WHAT YOU NEED TO DO
Copy the whole listing below line for line, without changing any entry.

Records from a collection
----------------------------------------
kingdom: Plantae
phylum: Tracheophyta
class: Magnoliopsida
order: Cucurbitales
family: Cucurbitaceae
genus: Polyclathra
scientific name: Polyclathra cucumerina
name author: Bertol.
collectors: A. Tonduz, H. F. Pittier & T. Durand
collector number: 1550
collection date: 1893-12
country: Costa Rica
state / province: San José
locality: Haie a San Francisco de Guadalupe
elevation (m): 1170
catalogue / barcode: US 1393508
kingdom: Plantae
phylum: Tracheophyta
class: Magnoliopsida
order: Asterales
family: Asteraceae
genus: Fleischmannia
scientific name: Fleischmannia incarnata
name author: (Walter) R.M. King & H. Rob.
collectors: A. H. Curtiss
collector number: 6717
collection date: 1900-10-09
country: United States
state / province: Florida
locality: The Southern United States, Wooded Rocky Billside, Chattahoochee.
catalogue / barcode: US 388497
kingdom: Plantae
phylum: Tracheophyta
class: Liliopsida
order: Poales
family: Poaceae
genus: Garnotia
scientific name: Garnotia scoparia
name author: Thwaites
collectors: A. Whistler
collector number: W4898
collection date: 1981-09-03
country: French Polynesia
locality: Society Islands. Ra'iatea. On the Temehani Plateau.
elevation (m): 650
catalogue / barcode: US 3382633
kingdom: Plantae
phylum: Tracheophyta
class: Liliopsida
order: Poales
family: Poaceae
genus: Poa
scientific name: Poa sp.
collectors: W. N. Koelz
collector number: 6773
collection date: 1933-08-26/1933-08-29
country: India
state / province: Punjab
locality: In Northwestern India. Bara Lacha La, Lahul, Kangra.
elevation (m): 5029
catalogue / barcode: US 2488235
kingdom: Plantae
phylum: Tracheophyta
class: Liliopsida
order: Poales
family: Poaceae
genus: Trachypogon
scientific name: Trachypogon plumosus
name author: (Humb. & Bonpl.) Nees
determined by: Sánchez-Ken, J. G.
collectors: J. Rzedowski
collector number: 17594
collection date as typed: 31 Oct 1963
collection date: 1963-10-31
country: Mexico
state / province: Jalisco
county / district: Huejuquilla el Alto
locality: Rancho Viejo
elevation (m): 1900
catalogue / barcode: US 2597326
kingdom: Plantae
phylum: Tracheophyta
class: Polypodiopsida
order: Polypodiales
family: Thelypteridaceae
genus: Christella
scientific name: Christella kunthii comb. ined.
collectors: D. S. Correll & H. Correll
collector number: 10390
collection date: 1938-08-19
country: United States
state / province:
----------------------------------------
SOLUTION TO THIS TASK
kingdom: Plantae
phylum: Tracheophyta
class: Magnoliopsida
order: Cucurbitales
family: Cucurbitaceae
genus: Polyclathra
scientific name: Polyclathra cucumerina
name author: Bertol.
collectors: A. Tonduz, H. F. Pittier & T. Durand
collector number: 1550
collection date: 1893-12
country: Costa Rica
state / province: San José
locality: Haie a San Francisco de Guadalupe
elevation (m): 1170
catalogue / barcode: US 1393508
kingdom: Plantae
phylum: Tracheophyta
class: Magnoliopsida
order: Asterales
family: Asteraceae
genus: Fleischmannia
scientific name: Fleischmannia incarnata
name author: (Walter) R.M. King & H. Rob.
collectors: A. H. Curtiss
collector number: 6717
collection date: 1900-10-09
country: United States
state / province: Florida
locality: The Southern United States, Wooded Rocky Billside, Chattahoochee.
catalogue / barcode: US 388497
kingdom: Plantae
phylum: Tracheophyta
class: Liliopsida
order: Poales
family: Poaceae
genus: Garnotia
scientific name: Garnotia scoparia
name author: Thwaites
collectors: A. Whistler
collector number: W4898
collection date: 1981-09-03
country: French Polynesia
locality: Society Islands. Ra'iatea. On the Temehani Plateau.
elevation (m): 650
catalogue / barcode: US 3382633
kingdom: Plantae
phylum: Tracheophyta
class: Liliopsida
order: Poales
family: Poaceae
genus: Poa
scientific name: Poa sp.
collectors: W. N. Koelz
collector number: 6773
collection date: 1933-08-26/1933-08-29
country: India
state / province: Punjab
locality: In Northwestern India. Bara Lacha La, Lahul, Kangra.
elevation (m): 5029
catalogue / barcode: US 2488235
kingdom: Plantae
phylum: Tracheophyta
class: Liliopsida
order: Poales
family: Poaceae
genus: Trachypogon
scientific name: Trachypogon plumosus
name author: (Humb. & Bonpl.) Nees
determined by: Sánchez-Ken, J. G.
collectors: J. Rzedowski
collector number: 17594
collection date as typed: 31 Oct 1963
collection date: 1963-10-31
country: Mexico
state / province: Jalisco
county / district: Huejuquilla el Alto
locality: Rancho Viejo
elevation (m): 1900
catalogue / barcode: US 2597326
kingdom: Plantae
phylum: Tracheophyta
class: Polypodiopsida
order: Polypodiales
family: Thelypteridaceae
genus: Christella
scientific name: Christella kunthii comb. ined.
collectors: D. S. Correll & H. Correll
collector number: 10390
collection date: 1938-08-19
country: United States
state / province:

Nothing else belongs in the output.